Убежим! Куда, зачем, от кого? Как прелестна эта горячая, детская глупость: «Убежим!» У нас «убежим» не было. Были эти слабые, сладчайшие в мире губы, были от избытка счастья выступавшие на глаза горячие слезы, тяжкое томление юных тел, от которого мы клонили на плечо друг другу головы, и губы ее уже горели, как в жару, когда я расстегивал ее кофточку, целовал млечную девичью грудь с твердевшим недозрелой земляникой острием… Придя в себя, она вскакивала, зажигала спиртовку, подогревала жидкий чай, и мы запивали им белый хлеб с сыром в красной шкурке, без конца говоря о нашем будущем, чувствуя, как несет из-под занавески зимой, свежим холодом, слушая, как сыплет в окно снегом… «В одной знакомой улице я помню старый дом…» Что еще помню? Помню, как весной провожал ее на Курском вокзале, как мы спешили по платформе с ее ивовой корзинкой и свертком красного одеяла в ремнях, бежали вдоль длинного поезда, уже готового к отходу, заглядывали в переполненные народом зеленые вагоны… Помню, как наконец она взобралась в сенцы одного из них и мы говорили, прощались и целовали друг другу руки, как я обещал ей приехать через две недели в Серпухов… Больше ничего не помню. Ничего больше и не было.
Речной трактир
В «Праге» сверкали люстры, играл среди обеденного шума и говора струнный португальский оркестр, не было ни одного свободного места. Я постоял, оглядываясь, и уже хотел уходить, как увидел знакомого военного доктора, который тотчас пригласил меня к своему столику возле окна, открытого на весеннюю теплую ночь, на гремящий трамваями Арбат. Пообедали вместе, порядочно выпив водки и кахетинского, разговаривая о недавно созванной Государственной думе, спросили кофе. Доктор вынул старый серебряный портсигар, предложил мне свою асмоловскую «пушку» и, закуривая, сказал:
– Да, все Дума да Дума… Не выпить ли нам коньяку? Грустно что-то.

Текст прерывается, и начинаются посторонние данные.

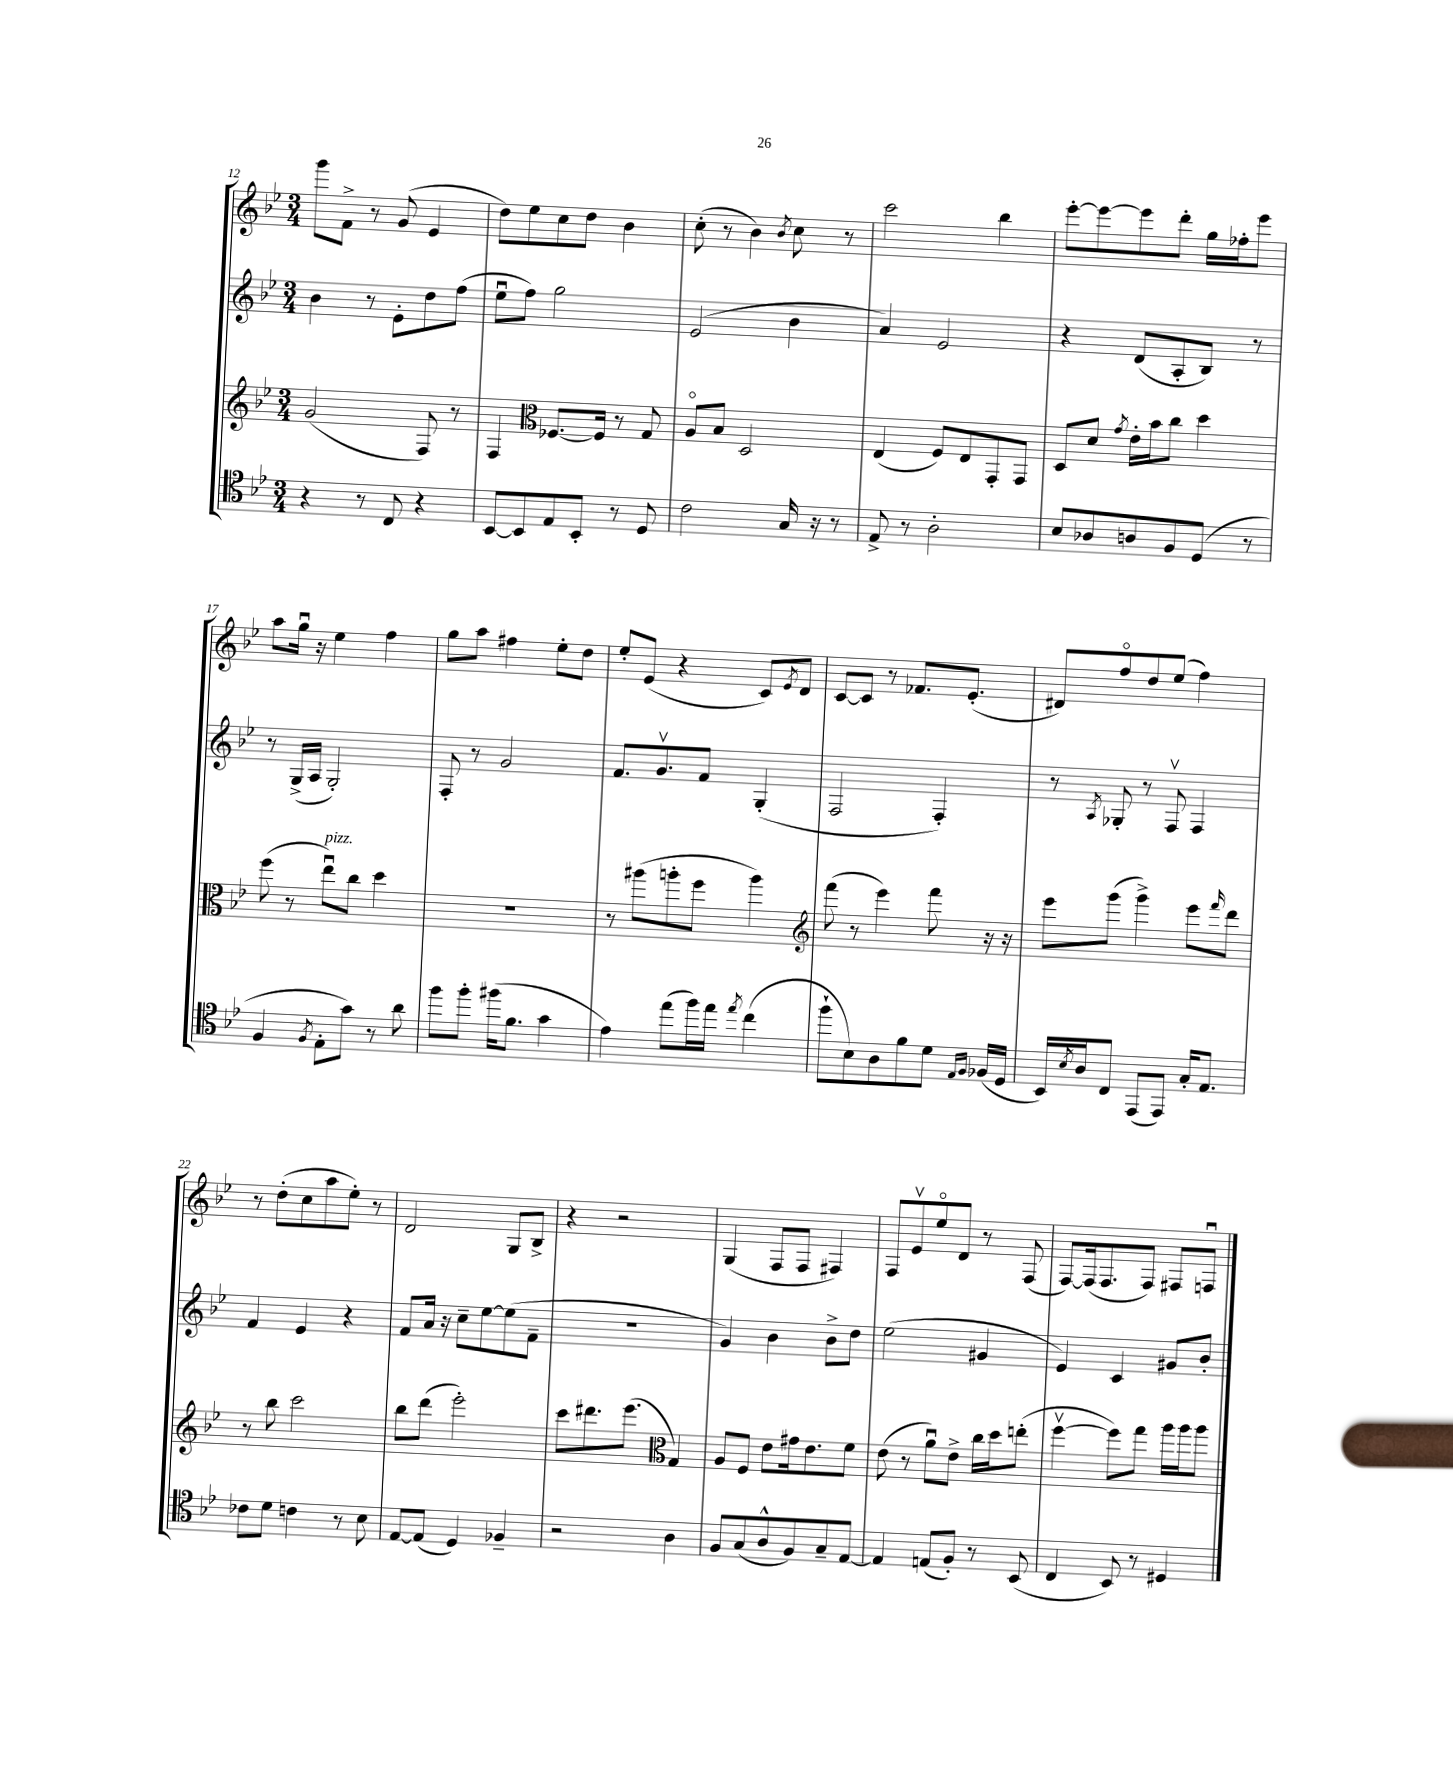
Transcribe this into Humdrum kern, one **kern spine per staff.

**kern	**kern	**kern	**kern
*staff4	*staff3	*staff2	*staff1
*clefC4	*clefG2	*clefG2	*clefG2
*k[b-e-]	*k[b-e-]	*k[b-e-]	*k[b-e-]
*M3/4	*M3/4	*M3/4	*M3/4
4r	(2g/	4b-\	8ggg\L
.	.	.	8f^\J
8r	.	8r	8r
8C/	.	8e-'\L	(8g/
4r	8F/)	8dd\	4e-/
.	8r	(8ff\J	.
=	=	=	=
[8BB-/L	4F/	8ee-u\L	8dd\L)
8BB-/]	.	8ff\J)	8ee-\
*	*clefC3	*	*
8E-/	[8.F-/L	2gg\	8cc\
8BB-'/J	.	.	8dd\J
.	16F-/]Jk	.	.
8r	8r	.	4b-\
8D/	8G/	.	.
=	=	=	=
2c\	8Ao/L	(2e-/	(8cc'\
.	8B-/J	.	8r
.	2D/	.	4b-\)
.	.	.	8qb-/
16G/	.	4b-\	8cc\
16r	.	.	.
8r	.	.	8r
=	=	=	=
8E-^/	(4E-/	4a/)	2ccc\
8r	.	.	.
2A'\	8F/L)	2e-/	.
.	8E-/	.	.
.	8GG'/	.	4bb-\
.	8GG/J	.	.
=	=	=	=
8B-/L	8D/L	4r	[8eee-'\L
8A-/	8d/J	.	8eee-\_
.	8qg/	.	.
8A/	16e-'\LL	(8d/L	8eee-\]
.	16b-\J	.	.
8F/	8cc\J	8A'/	8ddd'\J
(8D/J	4dd\	8B-/J)	16gg\LL
.	.	.	16ff-'\J
8r	.	8r	8eee-\J
=	=	=	=
4F/	(8ff\	8r	8aa\L
.	8r	(16G^/LL	16ggu\Jk
.	.	16A/JJ	16r
8qF/	.	.	.
8E-'\L	8ee-u\L)	2G'/)	4ee-\
8g\J)	8cc\J	.	.
8r	4dd\	.	4ff\
8a\	.	.	.
=	=	=	=
8ff\L	2.r	8F'/	8gg\L
8ff'\J	.	8r	8aa\J
(16ff#\LK	.	2g/	4ff#\
8.f\J	.	.	.
4g\	.	.	8ee-'\L
.	.	.	8dd\J
=	=	=	=
4e-\)	8r	8.f/L	8ee-'/L
.	(8aa#\L	.	(8e-/J
.	.	8.gv/	.
(8ee-\L	8aa'\	.	4r
16ff\L)	8ff\J	8f/J	.
16ee-\JJ	.	.	.
8qee-/	.	.	.
(4cc\	4aa\)	(4G'/	8c/L)
.	.	.	8qe-/
.	.	.	8d/J
=	=	=	=
*	*clefG2	*	*
8ff`\L	(8fff\	2F/	[8c/L
8B-\)	8r	.	8c/]J
8A\	4eee-\)	.	8r
8f\	.	.	8.f-/L
8d\J	8fff\	4F'/)	.
.	.	.	(8.e-'/J
16qqE-/LL	.	.	.
16qqF/JJ	.	.	.
(16F-/LL	16r	.	.
16D/JJ	16r	.	.
=	=	=	=
16BB-/LL)	8eee-\L	8r	8d#/L)
8qB-/	.	.	.
16A/J	.	.	.
.	.	8qA/	.
8C/J	(8ggg\J	8G-'/	8ffo/
(8EE-/L	4ggg^\)	8r	8dd/
8EE-/J)	.	8Fv/	(8ee-/J
16G'/LK	8eee-\L	4F/	4ff\)
8.E-/J	.	.	.
.	16qqfff/	.	.
.	8ddd\J	.	.
=	=	=	=
8c-\L	8r	4f/	8r
8d\J	8bb-\	.	(8dd'\L
4c\	2ccc\	4e-/	8cc\
.	.	.	8aa\
8r	.	4r	8ee-'\J)
8B-\	.	.	8r
=	=	=	=
[8E-/L	8bb-\L	8f/L	2d/
(8E-/]J	(8ddd\J	16a/Jk	.
.	.	16r	.
4D/)	2eee-'\)	8cc~\L	.
.	.	[8ee-\	.
4F-~/	.	(8ee-\]	8G/L
.	.	8f~\J	8B-^/J
=	=	=	=
2r	8ccc\L	2.r	4r
.	8.ddd#\	.	.
.	.	.	2r
.	(8.eee-\J	.	.
*	*clefC3	*	*
4A\	4G/)	.	.
=	=	=	=
8F/L	8A/L	4g/)	(4G/
(8G/	8F/J	.	.
8A^^/	8e-\L	4b-\	8F/L
8F/)	16g#\k	.	8F/J
.	8.e-\	.	.
8G~/	.	8b-^\L	4F#/)
[8E-/J	8f\J	8dd\J	.
=	=	=	=
4E-/]	(8e-\	(2ee-\	8F/L
.	8r	.	8e-v/
(8E/L	8au\L)	.	8ee-o/
8F'/J)	8e-^\J	.	8d/J
8r	16cc\LL	4g#/	8r
.	16dd\J	.	.
(8BB-/	(8ee'\J	.	(8F/
=	=	=	=
4C/	[4ffv\	4e-/)	[8F/L)
.	.	.	(16F/]k
.	.	.	8.F/
8BB-/)	8ff\]L)	4c/	.
8r	8gg\J	.	8F/J)
4D#/	16aa\LL	8g#/L	8F#/L
.	16aa\J	.	.
.	8aa\J	8b-'/J	8Fu/J
==	==	==	==
*-	*-	*-	*-
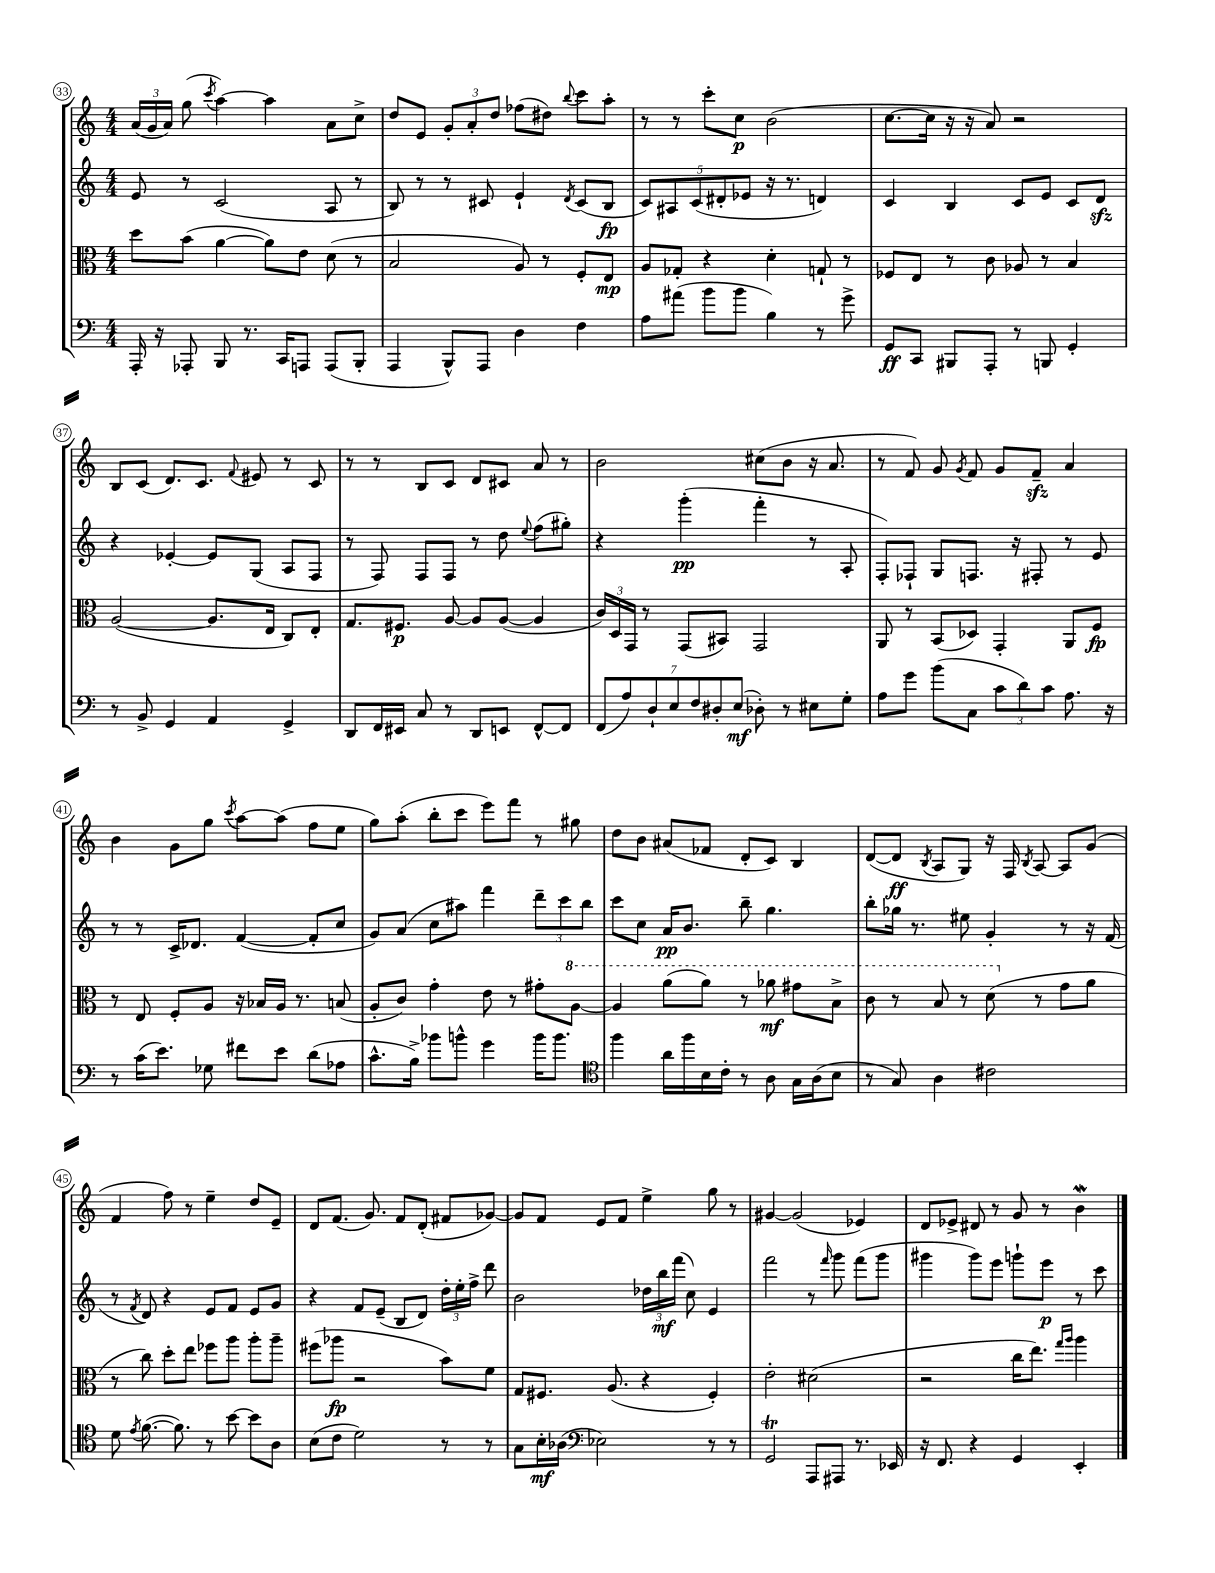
<<
\new StaffGroup <<
\new Staff = "s0" {
    \clef treble \key c \major \numericTimeSignature \time 4/4
    \autoBeamOff \tuplet 3/2 { a'16[( g'16 a'16]) } g''8( \acciaccatura { c'''8 } a''4~) a''4 a'8[ c''8]-> |
    d''8[ e'8] \tuplet 3/2 { g'8[-. a'8-. d''8] } fes''8[( dis''8]) \appoggiatura { b''8 } c'''8[ a''8]-. |
    r8 r8 c'''8[-. c''8]\p b'2( |
    c''8.[~ c''16] r16 r16 a'8) r2 |
    b8[ c'8]( d'8.[) c'8.] \appoggiatura { f'8 } eis'8 r8 c'8 |
    r8 r8 b8[ c'8] d'8[ cis'8] a'8 r8 |
    b'2 cis''8[( b'8] r16 a'8. |
    r8 f'8) g'8 \acciaccatura { g'8 } f'8 g'8[ f'8]--\sfz a'4 |
    b'4 g'8[ g''8] \acciaccatura { c'''8 } a''8[~ a''8]( f''8[ e''8] |
    g''8[) a''8]-.( b''8[-. c'''8] e'''8[) f'''8] r8 gis''8 |
    d''8[ b'8] ais'8[( fes'8] d'8[-. c'8]) b4 |
    d'8[~( d'8]\ff \acciaccatura { b8 } a8[ g8]) r16 f16 \acciaccatura { b8 } a8~ a8[ g'8]( |
    f'4 f''8) r8 e''4-- d''8[ e'8]-- |
    d'8[ f'8.]( g'8.) f'8[ d'8]-.( fis'8[ ges'8]~) |
    ges'8[ f'8] e'8[ f'8] e''4-> g''8 r8 |
    gis'4~ gis'2( ees'4) |
    d'8[ ees'8]-> dis'8 r8 g'8 r8 b'4\mordent \bar "|." |
}
\new Staff = "s1" {
    \clef treble \key c \major \numericTimeSignature \time 4/4
    \autoBeamOff e'8 r8 c'2( a8 r8 |
    b8) r8 r8 cis'8 e'4-! \acciaccatura { d'8 } cis'8[( b8]\fp |
    \tuplet 5/4 { c'8[) ais8 c'8( dis'8-. ees'8] } r16 r8. d'4) |
    c'4 b4 c'8[ e'8] c'8[ d'8]\sfz |
    r4 ees'4~-. ees'8[ g8]( a8[ f8] |
    r8 f8) f8[ f8] r8 d''8 \appoggiatura { e''8 } f''8[( gis''8]-.) |
    r4 g'''4-.\pp( f'''4-. r8 a8-. |
    f8[-.) fes8]-! g8[ f8.] r16 fis8-. r8 e'8 |
    r8 r8 c'16[-> des'8.] f'4~( f'8[-. c''8] |
    g'8[) a'8]( c''8[ ais''8]) f'''4 \tuplet 3/2 { d'''8[-- c'''8 b''8] } |
    c'''8[ c''8] a'16[\pp b'8.] b''8-- g''4. |
    b''8[-. ges''16] r8. eis''8 g'4-. r8 r16 f'16( |
    r8 \acciaccatura { f'8 } d'8) r4 e'8[ f'8] e'8[ g'8] |
    r4 f'8[ e'8]--( b8[ d'8]) \tuplet 3/2 { d''16[-. e''16-. f''16]-> } d'''8 |
    b'2 \tuplet 3/2 { des''16[ b''16\mf f'''16]( } c''8) e'4 |
    f'''2 r8 \grace { f'''16 } g'''8 f'''8[( g'''8] |
    gis'''4 gis'''8[) e'''8] g'''8[-! e'''8]\p r8 c'''8 \bar "|." |
}
\new Staff = "s2" {
    \clef alto \key c \major \numericTimeSignature \time 4/4
    \autoBeamOff d''8[ b'8]( a'4~ a'8[) e'8] d'8( r8 |
    b2 a8) r8 f8[-. e8]\mp |
    a8[ ges8]-. r4 d'4-. g8-! r8 |
    fes8[ e8] r8 c'8 aes8 r8 b4 |
    a2~( a8.[ e16] c8[) e8]-. |
    g8.[ fis8.]\p a8~ a8[ a8]~( a4 |
    \tuplet 3/2 { c'16[) d16 g,16] } r8 g,8[( bis,8]) g,2 |
    a,8 r8 b,8[( des8]) g,4-. a,8[ f8]\fp |
    r8 e8 f8[-. a8] r16 bes16[ a16] r8. b8( |
    a8[-. c'8]) g'4-. e'8 r8 gis'8[-. \ottava #1 a'8]~ |
    a'4 a''8[( a''8]) r8 aes''8\mf gis''8[ b'8]-> |
    c''8 r8 b'8 r8 d''8( \ottava #0 r8 g'8[ a'8] |
    r8 c''8) d''8[-. e''8] fes''8[ a''8] a''8[-. a''8]-- |
    fis''8[( aes''8]\fp r2 b'8[) f'8] |
    g8[ fis8.] a8.( r4 fis4-.) |
    e'2-. dis'2( |
    r2 c''16[ e''8.]) \grace { g''16[ a''16] } a''4 \bar "|." |
}
\new Staff = "s3" {
    \clef bass \key c \major \numericTimeSignature \time 4/4
    \autoBeamOff a,,16-. r16 aes,,8-. b,,8 r8. c,16[ a,,8] a,,8[( b,,8]-. |
    a,,4 b,,8[-^) a,,8] d4 f4 |
    a8[ ais'8]( b'8[ b'8] b4) r8 g'8-> |
    g,8[\ff c,8] bis,,8[ a,,8]-. r8 b,,8 g,4-. |
    r8 b,8-> g,4 a,4 g,4-> |
    d,8[ f,16 eis,16] c8 r8 d,8[ e,8] f,8[~-^ f,8] |
    \tuplet 7/4 { f,8[( a8) d8-! e8 f8 dis8-. e8]\mf( } des8-.) r8 eis8[ g8]-. |
    a8[ g'8] b'8[( c8] \tuplet 3/2 { c'8[ d'8) c'8] } a8. r16 |
    r8 c'16[( e'8.]) ges8 fis'8[ e'8] d'8[( aes8] |
    c'8.[-^ b16]->) bes'8[ b'8]-^ g'4 b'16[ b'8.] |
    \clef tenor f''4 a'16[ f''16 b16 c'16]-. r8 a8 g16[ a16( b8] |
    r8 g8) a4 cis'2 |
    d'8 \acciaccatura { e'8 } f'8.~( f'8.) r8 b'8~ b'8[ a8] |
    b8[( c'8] d'2) r8 r8 |
    g8[ b16-.\mf aes16]( \clef bass ees2) r8 r8 |
    g,2\trill a,,8[ ais,,8] r8. ees,16 |
    r16 f,8. r4 g,4 e,4-. \bar "|." |
}
>>
>>
\layout { \context { \Score currentBarNumber = #33 \override BarNumber.stencil = #(make-stencil-circler 0.1 0.3 ly:text-interface::print) } }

Я принял это в шутку, человек он был характера спокойного и суховатого (крепкий и сильный сложением, к которому очень шла военная форма, жестко рыжий, с серебром на висках), но он серьезно прибавил:
– От весны, должно быть, грустно. К старости, да еще холостой, мечтательной, становишься вообще гораздо чувствительнее, чем в молодости. Слышите, как пахнет тополем, как звонко гремят трамваи? Кстати, закроем-ка окно, неуютно, – сказал он, вставая. – Иван Степаныч, шустовского…
Пока старый половой Иван Степаныч ходил за шустовским, он рассеянно молчал. Когда подали и налили по рюмке, задержал бутылку на столе и продолжал, хлебнув коньяку из горячей чашечки:
– Тут еще вот что – некоторые воспоминания. Перед вами заходил сюда поэт Брюсов с какой-то худенькой, маленькой девицей, похожей на бедную курсисточку, что-то четко, резко и гневно выкрикивал своим картавым, в нос лающим голосом метрдотелю, подбежавшему к нему, видимо, с извинениями за отсутствие свободных мест, – место, должно быть, было заказано по телефону, но не оставлено, – потом надменно удалился. Вы его хорошо знаете, но и я с ним немного знаком, встречаюсь в кружках, интересующихся старыми русскими иконами, – я ими тоже интересуюсь и уже давно, с волжских городов, где служил когда-то несколько лет. Кроме того, и наслышан о нем достаточно, о его романах, между прочим, так что испытал некоторую жалость к этой, несомненно, очередной его поклоннице и жертве. Трогательна была она ужасно, растерянно и восторженно глядела то на этот, верно, совсем непривычный ей ресторанный блеск, то на него, пока он скандировал свой лай, демонически играя черными глазами и ресницами. Все это-то и навело меня на воспоминания. Расскажу вам одно из них, вызванное именно им, благо оркестр уходит и можно посидеть спокойно…
Он уже покраснел от водки, от кахетинского, от коньяку, как всегда краснеют рыжие от вина, но налил еще по рюмке.